The following data was collected originally by Keith Bontrager. Please credit him if you cite any of this. What is here is a comparison of fillet radius vs. strength measured at several distances from the joint. It also shows a comparison of a tig welded joint to the fillet brazed joints. The data was provided by Keith in table form, I just arranged it to a plotable format. Here is the plot showing his results.

Rockwell hardness is nearly directly proportional to the tensile strength in these steels. It is a means to look at relative strength in the tubing at points very close to each other. The Ishiwata tubing was their Plain "CrMo" tubing, and the Reynolds was 531. All the dimensions are in inches, hardnesses are on the Rockwell B scale.

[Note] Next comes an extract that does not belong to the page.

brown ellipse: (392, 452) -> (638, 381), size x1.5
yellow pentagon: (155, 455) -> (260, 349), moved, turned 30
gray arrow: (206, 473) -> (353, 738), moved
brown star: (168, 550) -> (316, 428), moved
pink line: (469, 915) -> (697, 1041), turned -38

This data shows that as the fillet radius gets smaller, the initial strength of the material is higher, and the drop in the HAZ is less. It also shows the tig joints on both tubing had a higher initial strength and the least drop in the HAZ.

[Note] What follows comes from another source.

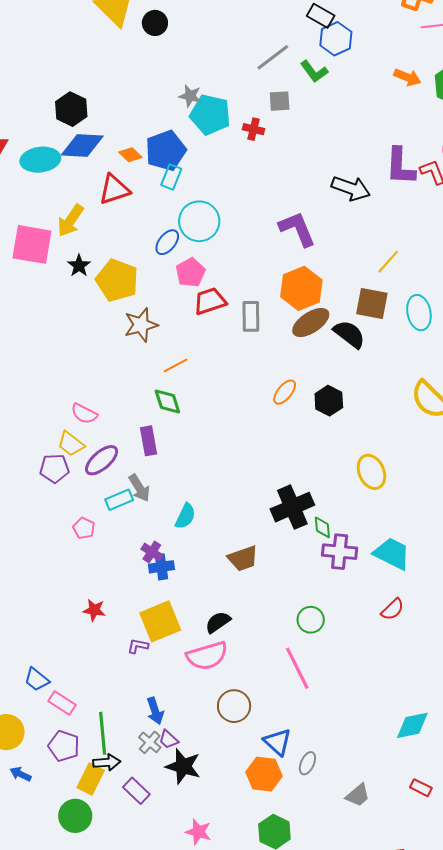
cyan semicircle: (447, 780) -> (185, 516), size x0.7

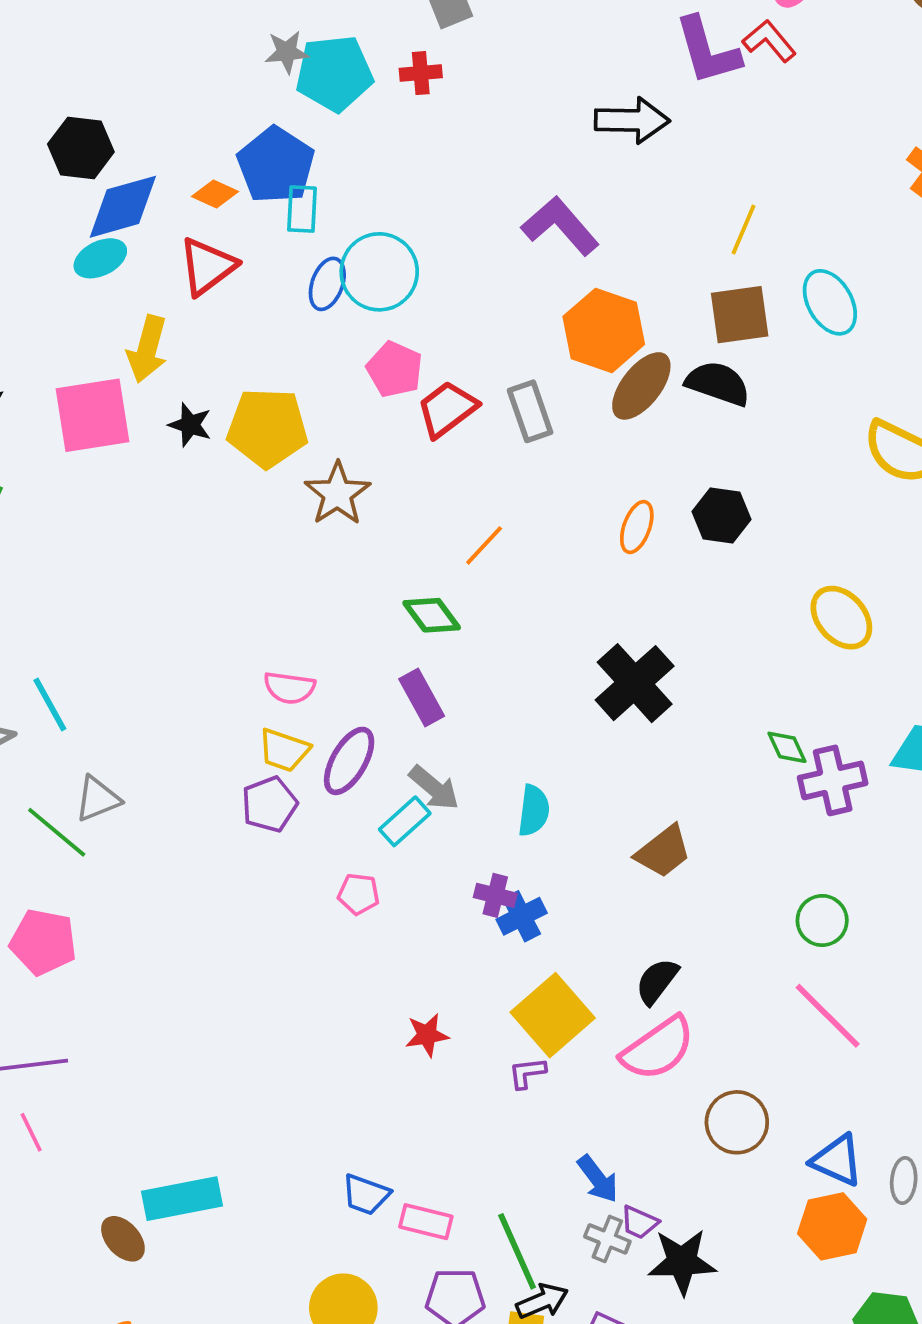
cyan ellipse: (40, 160) -> (100, 258), moved, size x0.7
blue ellipse: (167, 242) -> (327, 284), moved
orange line: (176, 365) -> (484, 545), moved
black cross: (292, 507) -> (635, 683), moved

What this really shows is that the HAZ strength drop seems to be directly related to heat cycle time. The larger fillets require a longer heat cycle to form, smaller fillets have a shorter heat cycle, and the tig weld has the shortest. This does not mean that Fillet brazing is bad! In fact, the small fillets are not far off of the tig welded joint in strength drop. What is shows is that the builder should form the joint as quickly as possible yet still have full penetration. A less skilled tig weldor may take more time to complete the weld than Keith Bontrager did here, that would make the joint weaker than than one a skilled fillet brazed made. Also, running a second pass over a tig welded joint would greatly increase the heat cycletime, further weakening the tube. Many manufactures do this for cosmetic reasons, the result is a weaker joint. Again, the only result you can pull from this data is the skill of the builder has the most effect. If he/she can form the joint well in one quick pass, it will be a good joint regardless of method.

Section III:

Fatigue: how it works

Fatigue is a concept that is hard for many folks to grasp, but it's a very common failure mode in bicycles. Fatigue occurs when a material fails under a cyclical stress which is below the yield stress of the material. What is happening here is the material is repeatedly subject to an average stress which is lower than the materials yield stress. However there are localized regions of the body which are seeing localized stresses which exceed the yield stress. This can be due to surface irregularities, part geometry, or microscopic material defects, or even residual stress in the part left from manufacturing. At these regions of localized high stress, a micro crack develops because the material has exceeded it's yield strength locally. This microcrack now forms a stress riser in the material, and on each repeated stress cycle, the crack grows. This will continue until the material fails and a viable crack forms.

To avoid fatigue failures, the part should be designed with the endurance limit at the maximum stress level, not the yield stress. The endurance limit is the maximum stress at which a material will never exhibit fatigue, and it can be found from a materials stress-strain diagram (s-n diagram). Not all materials have an endurance limit, in this case, it is general practice to take the stress limit at 500 million cycles as the endurance limit. Below is a typical s-n diagram for steel and aluminum. You can see the steel curve bottoms out at about 27 ksi, this is the endurance limit for steel. The aluminum curve however does not bottom out, so for this material we take the endurance limit to be the stress at 500 million cycles, which is about 19 ksi. What this means is the designer should be sure the stress in a part is less than this endurance limit, and the part will not fatigue. For materials without a true endurance limit, the part will always eventually fatigue, however if properly designed, fatigue will not occur within the reasonable lifetime of the part.